Türkiye´de Sosyoloji Deneme Sınavı Sorusu #1124722

Aşağıdakilerden hangisi Said Halim Paşa’nın savunduğu görüşlerden biridir?


İslamiyet sadece bazı Müslüman milletlerin ilerlemesine engeldir, hepsine engel değildir.

İslam şeriatında varolan taassup gelişme ve ilerlemeye engel olmuştur.

Osmanlı toplumunun ilerleyebilmesi için batıdaki gelişmelerden faydalanmak gerekir.  

İslam ilerlemeye engel değildir ama Hıristiyanlık ve Budizm gibi bazı başka dinler ilerlemeye engeldir.

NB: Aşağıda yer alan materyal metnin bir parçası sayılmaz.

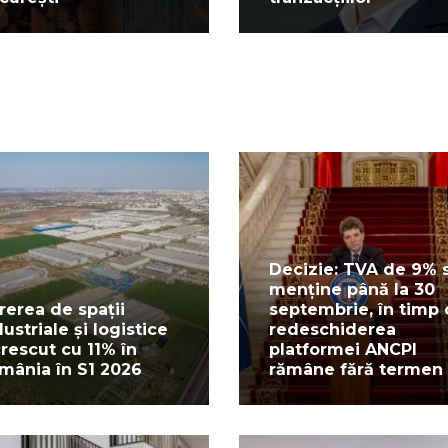
Decizie: TVA de 9% 
menține până la 30
rerea de spații
septembrie, în timp 
dustriale și logistice
redeschiderea
crescut cu 11% în
platformei ANCPI
mânia în S1 2026
rămâne fără termen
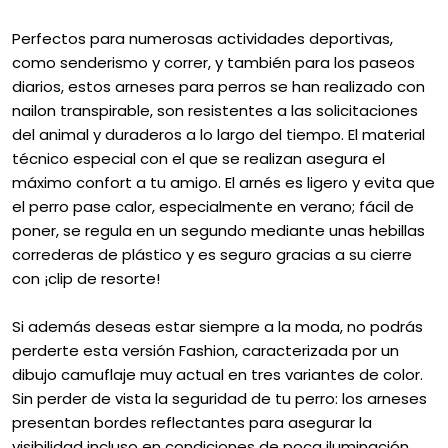
Perfectos para numerosas actividades deportivas,
como senderismo y correr, y también para los paseos
diarios, estos arneses para perros se han realizado con
nailon transpirable, son resistentes a las solicitaciones
del animal y duraderos a lo largo del tiempo. El material
técnico especial con el que se realizan asegura el
máximo confort a tu amigo. El arnés es ligero y evita que
el perro pase calor, especialmente en verano; fácil de
poner, se regula en un segundo mediante unas hebillas
correderas de plástico y es seguro gracias a su cierre
con ¡clip de resorte!
Si además deseas estar siempre a la moda, no podrás
perderte esta versión Fashion, caracterizada por un
dibujo camuflaje muy actual en tres variantes de color.
Sin perder de vista la seguridad de tu perro: los arneses
presentan bordes reflectantes para asegurar la
visibilidad incluso en condiciones de poca iluminación,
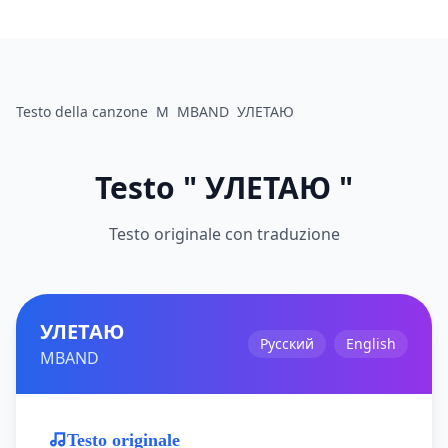
Testo della canzone
M
MBAND
УЛЕТАЮ
Testo " УЛЕТАЮ "
Testo originale con traduzione
УЛЕТАЮ
Русский
English
MBAND
Testo originale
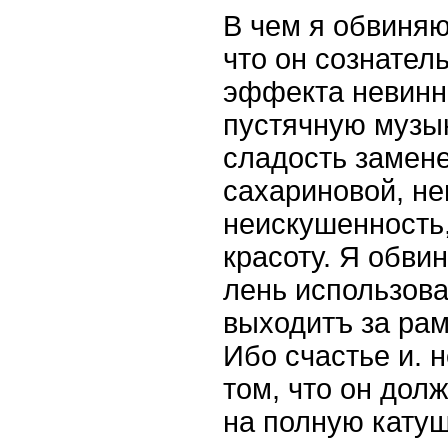
В чем я обвиняю
что он сознател
эффекта невинн
пустячную музык
сладость замен
сахариновой, не
неискушенность
красоту. Я обвин
лень использова
выходитъ за рам
Ибо счастье и. 
том, что он дол
на полную катуш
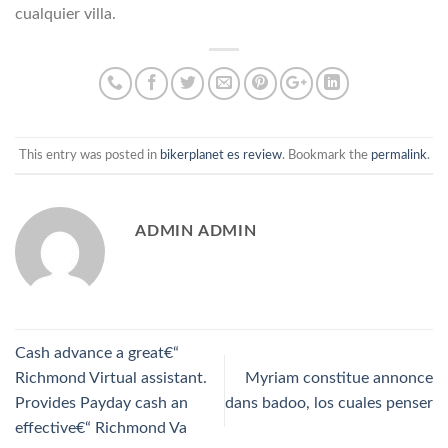
cualquier villa.
This entry was posted in
bikerplanet es review
. Bookmark the
permalink
.
ADMIN ADMIN
Cash advance a great€“
Richmond Virtual assistant.
Myriam constitue annonce
Provides Payday cash an
dans badoo, los cuales penser
effective€“ Richmond Va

İslamda varolan taassup Hıristiyanlıkta yoktur. 


Yanıt Açıklaması:

İslamcı görüşün ileri gelen düşünürlerinden birisi olan Said Halim Paşa’ya göre dinler hiçbir ilerlemeye engel değildir. Ne Hristiyanlık Avrupalıların ilerlemesine ne Budizm Japonların ilerlemesine engel olmuştur. Aynı şekilde İslamiyet de hiçbir milletin ilerlemesine mani değildir. Üstelik akıl dini olan İslamlık geçmişte en güçlü ve ileri uygarlıkların doğmasına sebep olmuştur. İddia edildiği gibi İslam şeriatında taassup olduğu düşüncesi Hristiyanların yaydığı bir inançtır. Taassup gerçek anlamda Hristiyanlığın kendisinde vardır ve Avrupalılar bundan kurtulmak için çok mücadele vermişlerdir. Müslümanların ilerlemesine asıl engel, İslam dışı inançların dini inanç gibi yerleşmiş olmasındadır. Müslümanların bundan bir an evvel kurtulmaları gerekir. Bunun farkına Müslümanlar ancak Batı karşısında düştükleri durumda varabilmişlerdir. Bu durumda Batının egemenliğine boyun eğmeden ilerlemenin yolu bulunmalıdır (Berkes, 2010: 413). İslamcılığın, Batıcılık karşısında ikilemde kalsa da gösterdiği duruş ve verdiği fikri mücadele önemlidir. Padişah 2. Mahmut’dan beri devam eden yenileşme çabalarının hedefi Batı uygarlığının gelişme seviyesine ulaşmaktır. Batı uygarlığı aklı, bilimi, teknolojiyi, hürriyeti, eşitliği sisteminin temeli haline getirmiş ve başarılı olmuştur. Geri kalmış Osmanlı toplumunun ilerleyebilmesi için bu gelişmelerden faydalanmak gerekir. Buna İslamcılar da itiraz etmez. Karşılarında başarılı ve üstün bir uygarlık vardır. Bu uygarlık karşısında nasıl tavır alınması bu dönem açısından son derece önemlidir. Batıcılar ile İslamcıların farklı düştükleri nokta burasıdır. Özellikle Abdullah Cevdet gibi kayıtsız şartsız Batı tutkunu şahısların milleti aşağı görmeleri ve geriliğin sebebini İslama bağlamaları doğal olarak insanları rahatsız etmektedir. İslamcılar bu çerçevede fikir mücadelesine girmişler ve önemli düşünceler geliştirmişlerdir. İkinci Meşrutiyetin yarattığı düşünce atmosferinin zeminlerinden birisi burasıdır.